The Flower That Starts to Wither:

Dona Rosita the Spinster (or the language of the flowers)

The Americas took Rosita’s fiancé away from her… Gala Theatre brings Federico Garcia
Lorca’s Spain to the Americas in a play about love, family, tradition, loyalty, migration and the
passage of time. The collaboration between the Embassy of Spain and Gala Hispanic theatre
makes this poetic theatrical transatlantic feat possible. A similar collaboration in 2015 on nother
of Lorca’s lasting theatrical pieces, Yerma, earned that production a Helen Hayes Award for Best
Play and for the main actress, Mabel Del Pozo (Rosita/Yerma), the award for Best Actress.


Lorca is a giant in Spanish literature and remains a profound figure shrouded in eternal
mystery. He is famous for his projection of the status and role of women. He depicts their
strengths and weaknesses and the evolution of their roles from daughters to wives and mothers
in works such as Blood Wedding, Yerma, and Dona Rosita la Soltera. This endeavour, to put
Lorca’s work into theatre at Gala, is to be commended - it is not easy to replicate the poetry and
in this case the humor wrapped around the profoundness of Dona Rosita La Soltera.

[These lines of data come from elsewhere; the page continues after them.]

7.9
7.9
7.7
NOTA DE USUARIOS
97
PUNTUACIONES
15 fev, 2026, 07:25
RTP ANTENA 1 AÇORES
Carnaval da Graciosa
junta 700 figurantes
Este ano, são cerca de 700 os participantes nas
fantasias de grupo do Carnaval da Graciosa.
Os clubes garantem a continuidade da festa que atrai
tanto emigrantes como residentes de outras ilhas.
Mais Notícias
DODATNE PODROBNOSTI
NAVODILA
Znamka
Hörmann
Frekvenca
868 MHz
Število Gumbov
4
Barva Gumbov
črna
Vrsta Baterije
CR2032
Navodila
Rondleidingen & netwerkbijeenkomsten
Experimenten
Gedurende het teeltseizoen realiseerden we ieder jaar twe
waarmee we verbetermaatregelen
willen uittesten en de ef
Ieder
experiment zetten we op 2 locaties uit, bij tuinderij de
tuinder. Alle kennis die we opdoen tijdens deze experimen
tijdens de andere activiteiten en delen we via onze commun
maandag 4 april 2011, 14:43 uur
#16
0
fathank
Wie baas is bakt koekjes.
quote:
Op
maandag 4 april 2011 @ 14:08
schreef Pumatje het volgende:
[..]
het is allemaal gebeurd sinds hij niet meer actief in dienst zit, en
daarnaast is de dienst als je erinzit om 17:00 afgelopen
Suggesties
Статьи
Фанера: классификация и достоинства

Recognizing this difficulty, the production is a resounding success.
Rosita lives with her aunt, uncle and an amiable servant. Her fiancé has to leave Spain to
the Americas to join his parents. Despite her concern for Rosita, the aunt encourages him to do
his duty towards his parents. He promises Rosita he will return and keeps sending her love
letters. The servant, who loves Rosita dearly, is the one most skeptical about the situation. The
fiancé even suggests a “proxy” marriage which never takes place. Under social pressure,
everyone, especially Rosita, keeps up hopes and appearances. Any potential suitor is rejected by
Rosita. She even forgets the looks of her fiancé, but keeps up the pretenses for 15 years, until it is
too late and she loses all hope: “El más terrible de los sentimientos, que es el sentimiento de
tener la esperanza muerta”- “the worst feeling is to have no hope.”
The play preserves the beauty of Lorca’s poetry. It accentuates the sadness of the
situation by downplaying the humor that is more present in the written work. In its original form,
humor was appropriately focused most in one person, the servant or the ‘ama’ who in the book
becomes a very amiable personality. The play succeeds in portraying the social pressures on
‘solteras’ (spinsters) in the visits and conversations with a soltera and a young woman eager to
get married. Mabel del Pozo/Rosita excels in projecting these pressures and the internal struggles
of solteras in the superb final speech. She describes how society looks at her, sometimes in pity,
and sometimes almost in contempt; how she avoids people to negate the passage of time; and
finally how she ignores the reality that her fiancé is not coming back so that she can continue to
live under the illusion that she is promised to him, which makes her more accepted and liked by
society. Around her, life continues, her friends have children and the children have courtesans.
Likely intended by Lorca, the role of men does not loom large, but their impact certainly
does. Rosita’s life is devastated (in her eyes and in the eyes of society) because of a man. The
financial situation of families is compromised when the men die because they leave their wives
largely in the dark on financial matters.
The title of the play is usually accompanied by “the language of flowers”. The uncle is
especially fascinated by one flower which is described in beautiful poetry and song in each act.
At the end, Rosita summarizes the nature of this flower, which is a reflection of her life:
Cuando se abre en la mañana roja como sangre está.
(when it opens in the morning, it is red like blood)
La tarde la pone blanca con blanco de espuma y sal
(in the afternoon it turns white like the salty foam of the sea)
Y cuando llega la noche se comienza a deshojar.